Although not a retrospective in the strict sense of the term, the 30 odd black and white pictures on view were distinctly backward looking. Small-scale and unaccompanied by any text, they seemed like moments drawn from a story in which loss and longing are the dominant themes. In one picture a girl sprawls face down on a bed, her head buried in a pillow. In another a death mask in silhouette lies under a glass dome. In a third the rusty skeleton of a four-poster bed stands forlorn and alone in a dilapidated room.
As the first part of the show’s oxymoronic title suggests the pictures are suffused with a valedictory air. Singh has always focused on her India, an India of favourite old chairs, of extended Brahmin families, of places and people that have, for the artist, a personal resonance. It is an India which her monochrome aesthetic renders antique and fragile, as though the inexorable, burgeoning present were constantly threatening to sweep it away.
Yet while such moments must inevitably recede into the past, Singh – as the Closer of the exhibition’s title implies – frames them with palpable affection, endowing her work with those formal qualities that end up eliciting our attention too. Presented both here and in the accompanying publication with almost no textual anchor, the pictures float freely, and it is left to us the viewers to try and make sense of these markers of loss that by turns seem nostalgic, serene, blank, even Gothic.

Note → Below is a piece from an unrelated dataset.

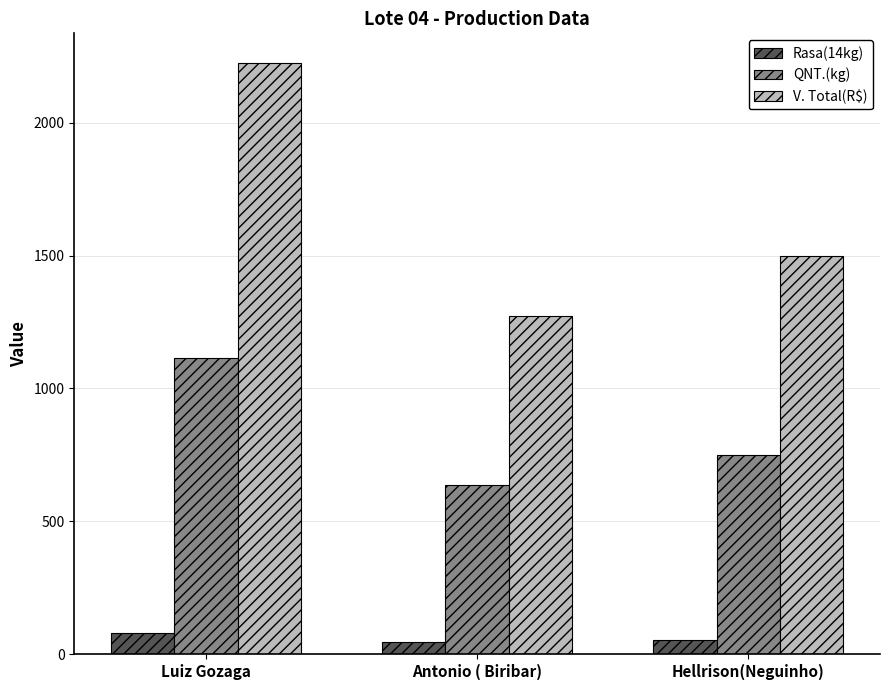

How many data points in Rasa(14kg) are less than 53?

1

As you look at the photographs it is tempting to conjecture a narrative. Many of them, such as those of various empty cinemas or the one depicting a room stacked to the ceiling with papers, seem overdetermined, almost to bursting with possible stories. But untitled and unexplained, they above all remain a visual document, a mood piece which prioritises sense impressions that are the residue of another narrative we will never really know.

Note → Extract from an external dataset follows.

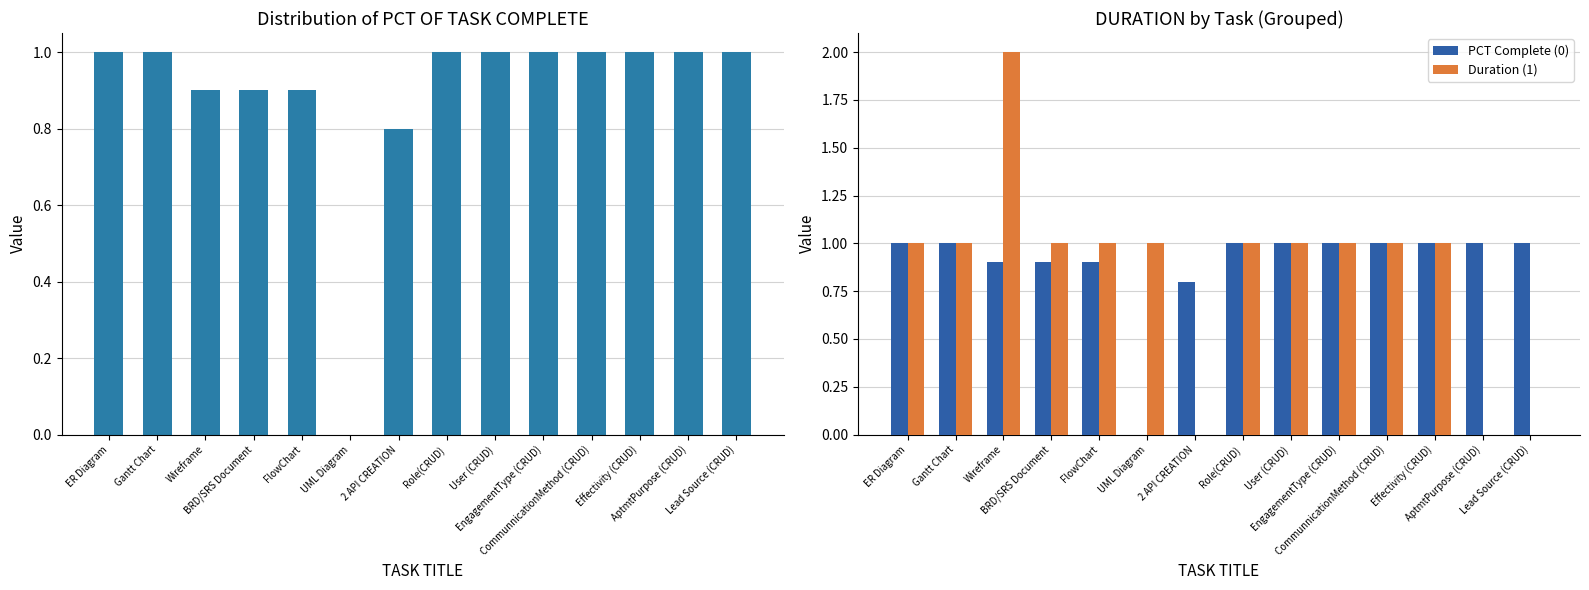

At which label is PCT OF TASK COMPLETE closest to 0?

UML Diagram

Hung a few inches lower than is customary at Singh’s own eye level, this is a deeply subjective show. Yet if the work is a window onto an inner melancholy it also functions as a type of defence. For as the title of the exhibition intuits, photographs possess an operational duality at once rending consciousness open and patching it back up again. Each time we look at a picture, especially one that has personal significance for us, the substance and affective power of any associated memory is somehow altered, shifted along, however imperceptibly.

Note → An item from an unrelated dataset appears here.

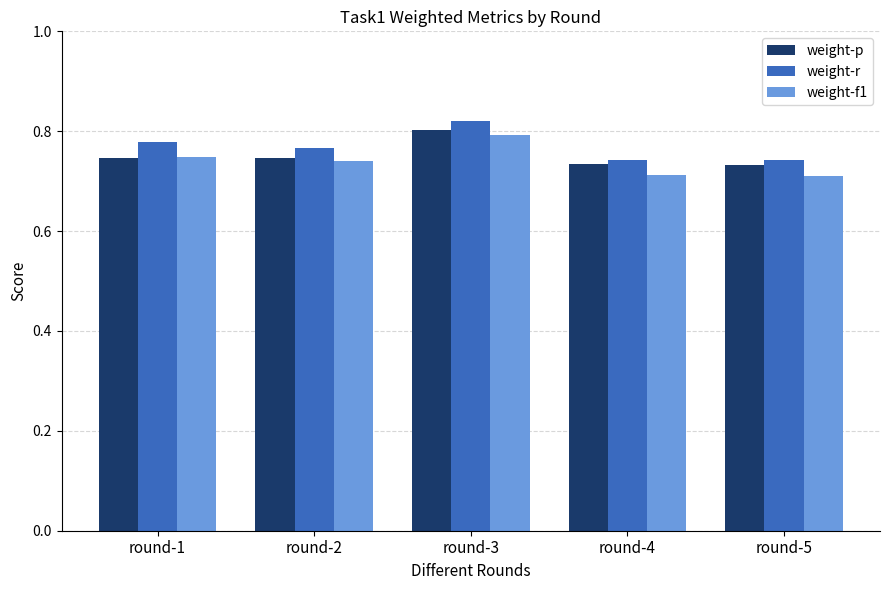

How many bars are there in each group?

3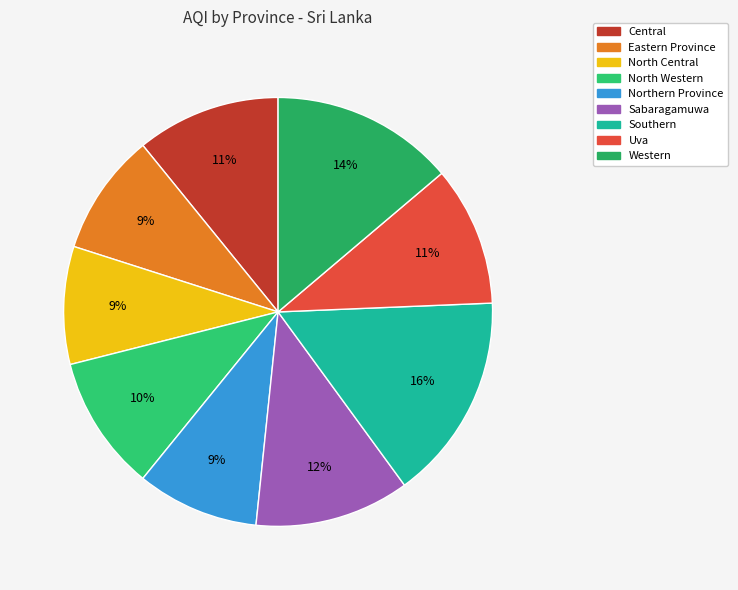

Count the number of slices in the pie.

9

In Go Away Closer Singh also makes use of another fundamental fact about her chosen medium, namely that it, more than any other art form, requires the assent of the phenomenal world. Here she not only exploits such contingency to aesthetic advantage but also succeeds in turning these sometimes direct, sometimes oblique documents of the vicissitudes of existence into spaces of contemplation. In Singh’s hands the photograph becomes a redemptive artefact. Varanasi is the natural venue for this show.
Jason Oddy
Dayanita Singh’s series ‘Go Away Closer’ is also published as a book by Steidl.